Так мы развлекались почти до самых сумерек, бородач включился в процесс с таким рвением, что я вновь ощутил себя школьником. Несколько раз я просил перерыва, но Панари делал вид, что не понимает, о чем речь. И снова начинал пичкать меня существительными и числительными. С глаголами обстояло сложнее, их на пальцах в большинстве своем не покажешь.

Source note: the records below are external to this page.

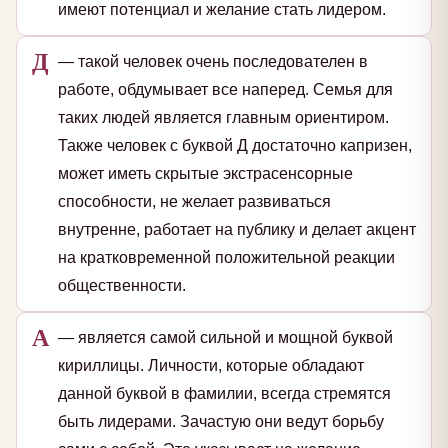
имеют потенциал и желание стать лидером.
Д
— такой человек очень последователен в
работе, обдумывает все наперед. Семья для
таких людей является главным ориентиром.
Также человек с буквой Д достаточно капризен,
может иметь скрытые экстрасенсорные
способности, не желает развиваться
внутренне, работает на публику и делает акцент
на кратковременной положительной реакции
общественности.
А
— является самой сильной и мощной буквой
кириллицы. Личности, которые обладают
данной буквой в фамилии, всегда стремятся
быть лидерами. Зачастую они ведут борьбу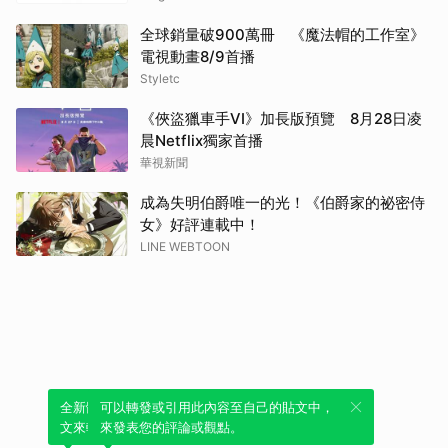
全球銷量破900萬冊 《魔法帽的工作室》
電視動畫8/9首播
Styletc
《俠盜獵車手VI》加長版預覽 8月28日凌
晨Netflix獨家首播
華視新聞
成為失明伯爵唯一的光！《伯爵家的祕密侍
女》好評連載中！
LINE WEBTOON
全新體驗！一鍵引用此內容，透過發布貼
可以轉發或引用此內容至自己的貼文中，
文來輕鬆表達個人立場。
來發表您的評論或觀點。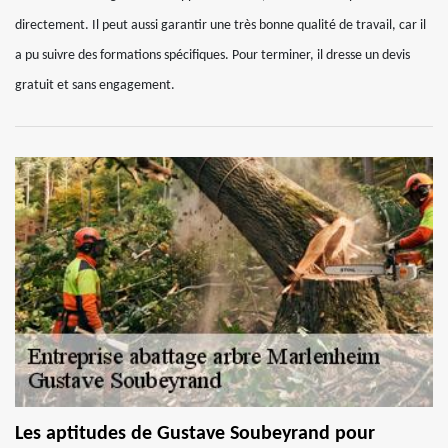
directement. Il peut aussi garantir une très bonne qualité de travail, car il
a pu suivre des formations spécifiques. Pour terminer, il dresse un devis
gratuit et sans engagement.
Les aptitudes de Gustave Soubeyrand pour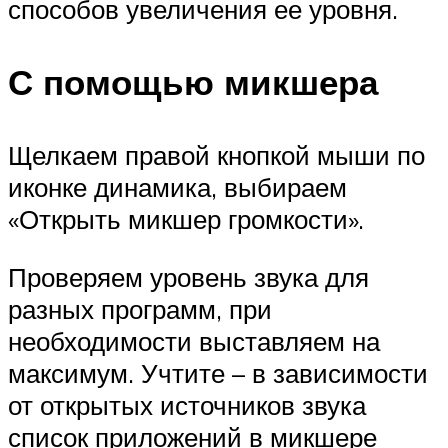
способов увеличения ее уровня.
С помощью микшера
Щелкаем правой кнопкой мыши по
иконке динамика, выбираем
«Открыть микшер громкости».
Проверяем уровень звука для
разных программ, при
необходимости выставляем на
максимум. Учтите – в зависимости
от открытых источников звука
список приложений в микшере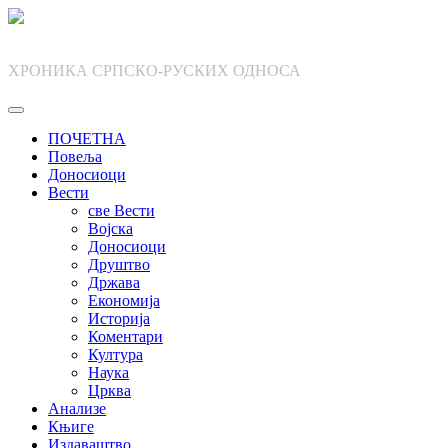
Skip
to
content
ХРОНИКА СРПСКО-РУСКИХ ОДНОСА
ПОЧЕТНА
Повеља
Доносиоци
Вести
све Вести
Војска
Доносиоци
Друштво
Држава
Економија
Историја
Коментари
Култура
Наука
Црква
Анализе
Књиге
Издаваштво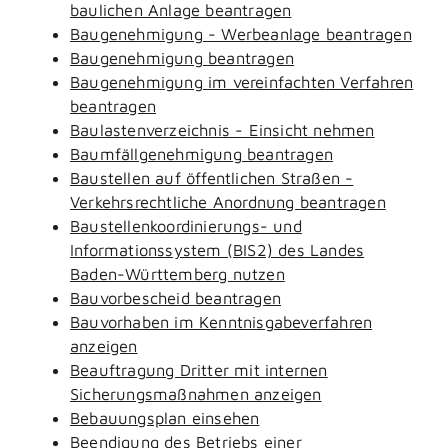
baulichen Anlage beantragen
Baugenehmigung - Werbeanlage beantragen
Baugenehmigung beantragen
Baugenehmigung im vereinfachten Verfahren
beantragen
Baulastenverzeichnis - Einsicht nehmen
Baumfällgenehmigung beantragen
Baustellen auf öffentlichen Straßen -
Verkehrsrechtliche Anordnung beantragen
Baustellenkoordinierungs- und
Informationssystem (BIS2) des Landes
Baden-Württemberg nutzen
Bauvorbescheid beantragen
Bauvorhaben im Kenntnisgabeverfahren
anzeigen
Beauftragung Dritter mit internen
Sicherungsmaßnahmen anzeigen
Bebauungsplan einsehen
Beendigung des Betriebs einer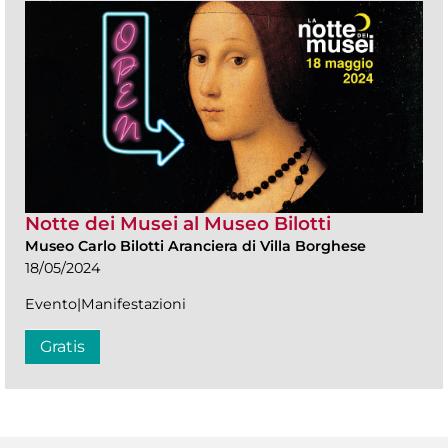
Notte dei Musei al Museo Bilotti
Museo Carlo Bilotti Aranciera di Villa Borghese
18/05/2024
Evento|Manifestazioni
Gratis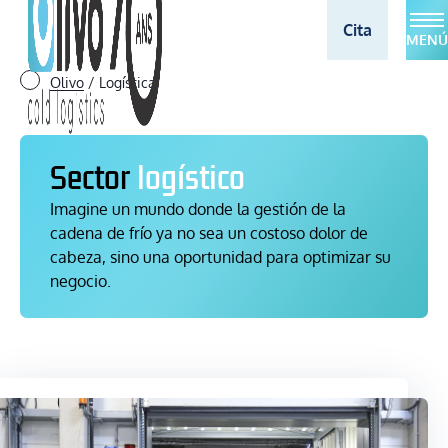
Cita
MENÚ
Olivo
/
Logística
Sector
logístico
Imagine un mundo donde la gestión de la
cadena de frío ya no sea un costoso dolor de
cabeza, sino una oportunidad para optimizar su
negocio.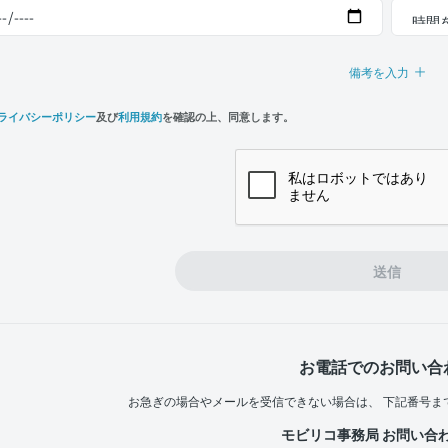
備考を入力
ライバシーポリシー
及び
利用規約
を確認の上、同意します。
n,
e
送信
お電話でのお問い合
お急ぎの場合やメールを受信できない場合は、
下記番号ま
モビリコ事務局 お問い合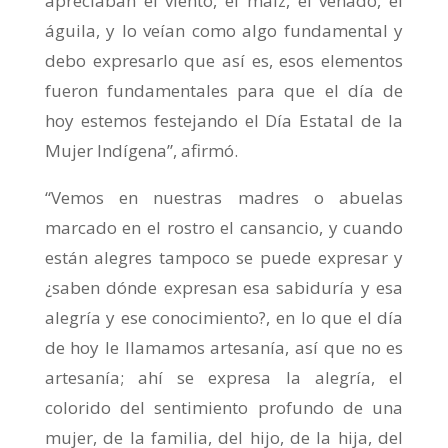
apreciaban el viento, el maíz, el venado, el
águila, y lo veían como algo fundamental y
debo expresarlo que así es, esos elementos
fueron fundamentales para que el día de
hoy estemos festejando el Día Estatal de la
Mujer Indígena”, afirmó.
“Vemos en nuestras madres o abuelas
marcado en el rostro el cansancio, y cuando
están alegres tampoco se puede expresar y
¿saben dónde expresan esa sabiduría y esa
alegría y ese conocimiento?, en lo que el día
de hoy le llamamos artesanía, así que no es
artesanía; ahí se expresa la alegría, el
colorido del sentimiento profundo de una
mujer, de la familia, del hijo, de la hija, del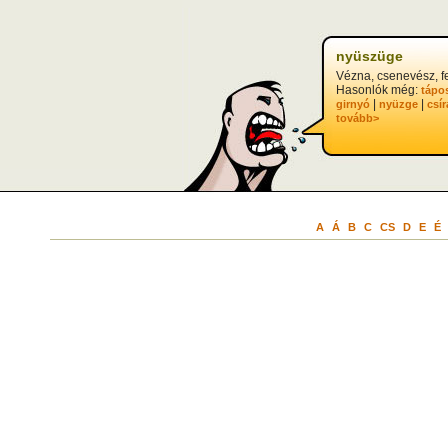
nyüszüge
Vézna, csenevész, fe
Hasonlók még:
tápo
|
|
girnyó
nyüzge
csír
tovább>
A
Á
B
C
CS
D
E
É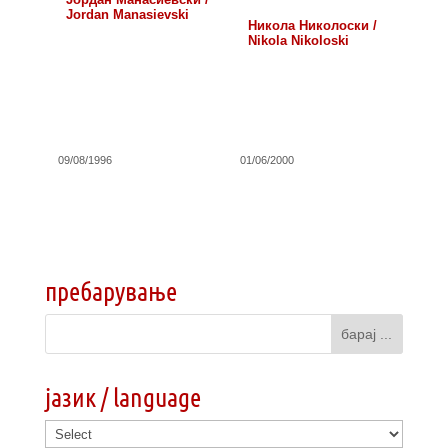
Jordan Manasievski
Никола Николоски /
Nikola Nikoloski
09/08/1996
01/06/2000
пребарување
јазик / language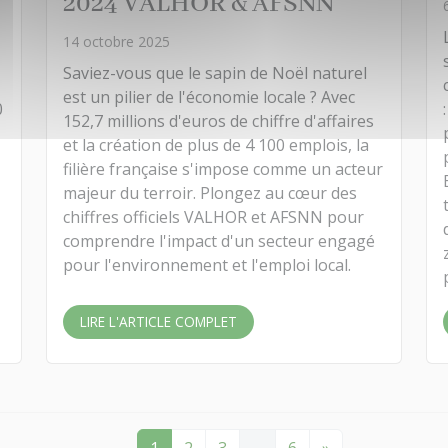
2024 VALHOR & AFSNN
14 octobre 2025
Saviez-vous que le sapin de Noël naturel
est un pilier de l'économie locale ? Avec
0
152,7 millions d'euros de chiffre d'affaires
et la création de plus de 4 100 emplois, la
filière française s'impose comme un acteur
majeur du terroir. Plongez au cœur des
chiffres officiels VALHOR et AFSNN pour
comprendre l'impact d'un secteur engagé
pour l'environnement et l'emploi local.
LIRE L'ARTICLE COMPLET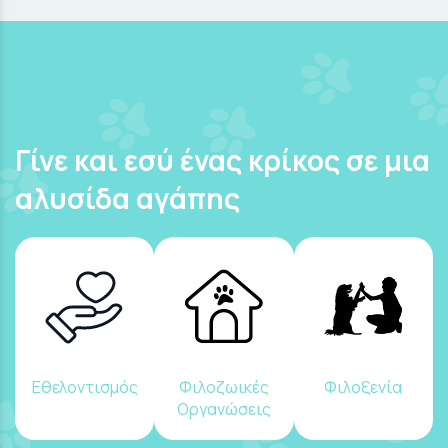
Γίνε και εσύ ένας κρίκος σε μια
αλυσίδα αγάπης
Εθελοντισμός
Φιλοζωικές
Φιλοξενία
Οργανώσεις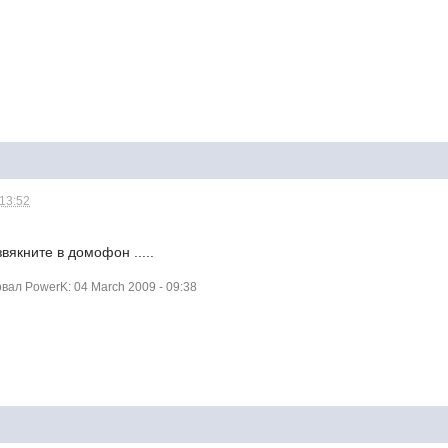
 13:52
звякните в домофон .....
ал PowerK: 04 March 2009 - 09:38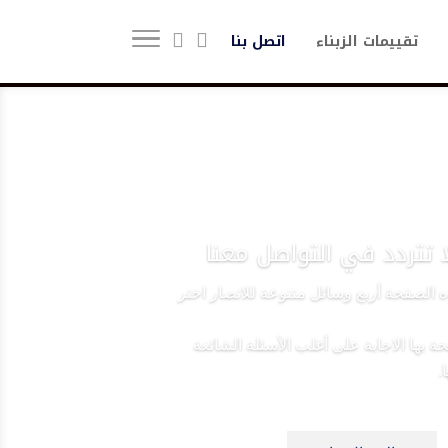
تقييمات الزبناء
اتصل بنا
 تتردد في التواصل معنا
ه الصفحة أربع وسائل متنوعة للاتصار اختر
ة بها الاجابة على أغلب الأسئلة الشائعة
.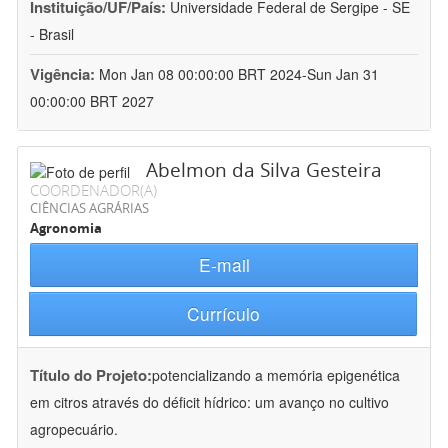
Instituição/UF/País:
Universidade Federal de Sergipe - SE
- Brasil
Vigência:
Mon Jan 08 00:00:00 BRT 2024-Sun Jan 31
00:00:00 BRT 2027
Abelmon da Silva Gesteira
COORDENADOR(A)
CIÊNCIAS AGRÁRIAS
Agronomia
E-mail
Currículo
Título do Projeto:
potencializando a memória epigenética
em citros através do déficit hídrico: um avanço no cultivo
agropecuário.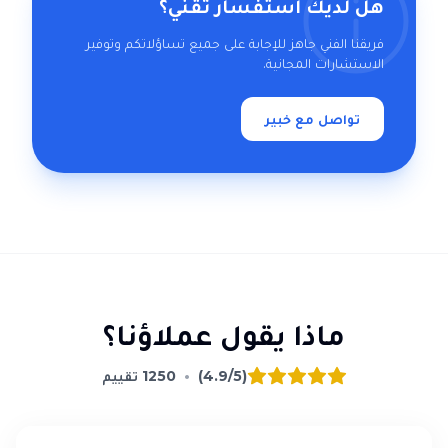
هل لديك استفسار تقني؟
فريقنا الفني جاهز للإجابة على جميع تساؤلاتكم وتوفير
الاستشارات المجانية.
تواصل مع خبير
ماذا يقول عملاؤنا؟
(4.9/5)
•
1250
تقييم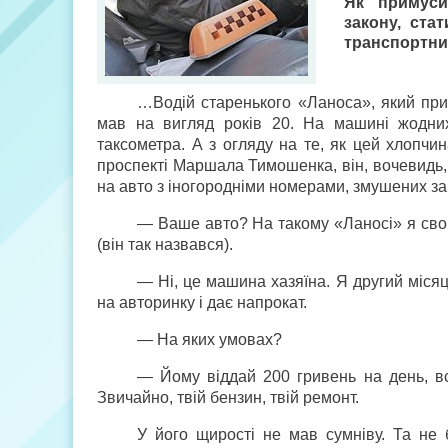
Як примуси
закону, ста
транспортн
…Водій старенького «Ланоса», який приї
мав на вигляд років 20. На машині жодних 
таксометра. А з огляду на те, як цей хлопч
проспекті Маршала Тимошенка, він, вочевидь, 
на авто з іногородніми номерами, змушених зар
— Ваше авто? На такому «Ланосі» я свог
(він так назвався).
— Ні, це машина хазяїна. Я другий місяц
на авторинку і дає напрокат.
— На яких умовах?
— Йому віддай 200 гривень на день, в
Звичайно, твій бензин, твій ремонт.
У його щирості не мав сумніву. Та не б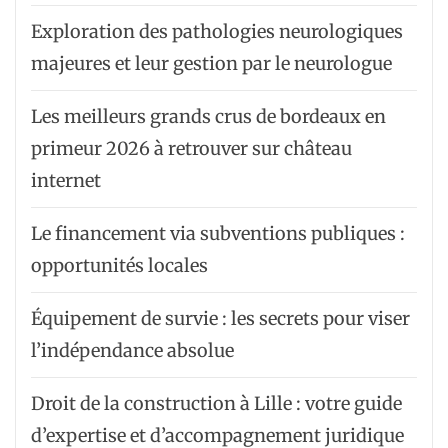
Exploration des pathologies neurologiques
majeures et leur gestion par le neurologue
Les meilleurs grands crus de bordeaux en
primeur 2026 à retrouver sur château
internet
Le financement via subventions publiques :
opportunités locales
Équipement de survie : les secrets pour viser
l’indépendance absolue
Droit de la construction à Lille : votre guide
d’expertise et d’accompagnement juridique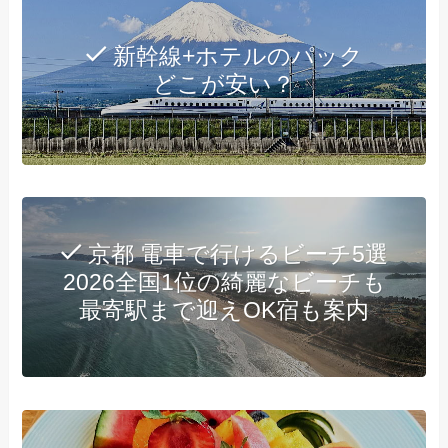
新幹線+ホテルのパック
どこが安い？
京都 電車で行けるビーチ5選
2026全国1位の綺麗なビーチも
最寄駅まで迎えOK宿も案内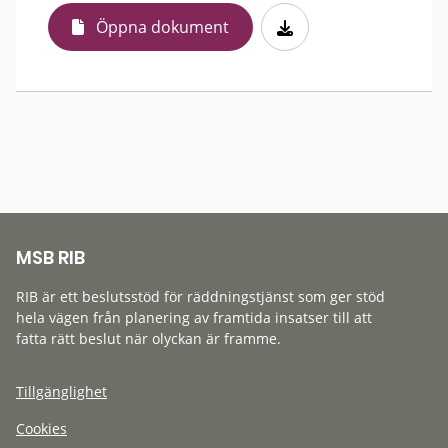
Öppna dokument
MSB RIB
RIB är ett beslutsstöd för räddningstjänst som ger stöd
hela vägen från planering av framtida insatser till att
fatta rätt beslut när olyckan är framme.
Tillgänglighet
Cookies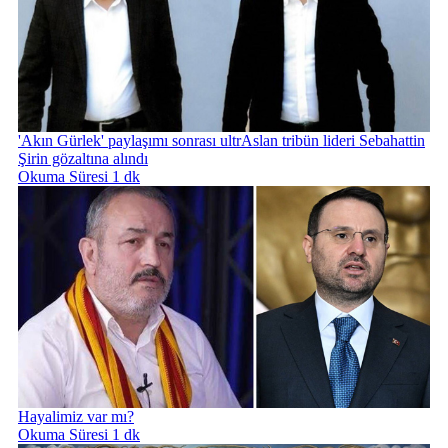
'Akın Gürlek' paylaşımı sonrası ultrAslan tribün lideri Sebahattin
Şirin gözaltına alındı
Okuma Süresi 1 dk
Hayalimiz var mı?
Okuma Süresi 1 dk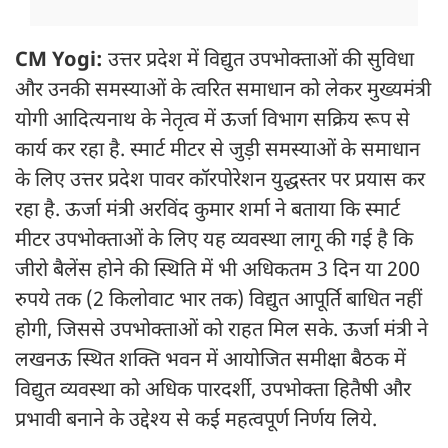
CM Yogi:
उत्तर प्रदेश में विद्युत उपभोक्ताओं की सुविधा
और उनकी समस्याओं के त्वरित समाधान को लेकर मुख्यमंत्री
योगी आदित्यनाथ के नेतृत्व में ऊर्जा विभाग सक्रिय रूप से
कार्य कर रहा है. स्मार्ट मीटर से जुड़ी समस्याओं के समाधान
के लिए उत्तर प्रदेश पावर कॉरपोरेशन युद्धस्तर पर प्रयास कर
रहा है. ऊर्जा मंत्री अरविंद कुमार शर्मा ने बताया कि स्मार्ट
मीटर उपभोक्ताओं के लिए यह व्यवस्था लागू की गई है कि
जीरो बैलेंस होने की स्थिति में भी अधिकतम 3 दिन या 200
रुपये तक (2 किलोवाट भार तक) विद्युत आपूर्ति बाधित नहीं
होगी, जिससे उपभोक्ताओं को राहत मिल सके. ऊर्जा मंत्री ने
लखनऊ स्थित शक्ति भवन में आयोजित समीक्षा बैठक में
विद्युत व्यवस्था को अधिक पारदर्शी, उपभोक्ता हितैषी और
प्रभावी बनाने के उद्देश्य से कई महत्वपूर्ण निर्णय लिये.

Вообще процесс изучения чужого языка "с ноля", без словарей и методических пособий, оказался очень утомительным. Слишком о многом приходилось догадываться, одна ошибка в рассуждениях сразу же влекла целую цепочку неправильно интерпретированных понятий. Раздражала и невозможность записывать: и ручка, и блокнот, и айпад остались в сумке возле костра, а в айфон замучаешься набивать десятки слов с переводом. Да и "сядет" он скоро. Отчаявшись, я все же начал заметку в телефоне, Панари тут же вперился в экран, тыкаясь в него чуть ли не носом, зато почти сразу сообразил, что я делаю. Он вновь полез под козлы в свой бездонный ящик и достал что-то вроде блокнота и карандаша. Подумалось, что хорошо, что я не знаю, как делается бумага, а то уже расстроился бы: та, которую дал мне хозяин телеги, была чуть сероватой, но достаточно гладкой. Карандаш я рассмотрел очень внимательно, технология их производства мне была более менее известна. Что ж, тут если и можно предложить что-то новое, то не революционное уж точно. Грифель из графита, причем явно смешан с каолином или чем-то подобным, вставлен в оболочку из шпона. Пусть и не целиковую, а стянутую кольцами из ниток, зато сверху она покрыта лаком.

Так что и королем канцтоваров пока тоже не светит.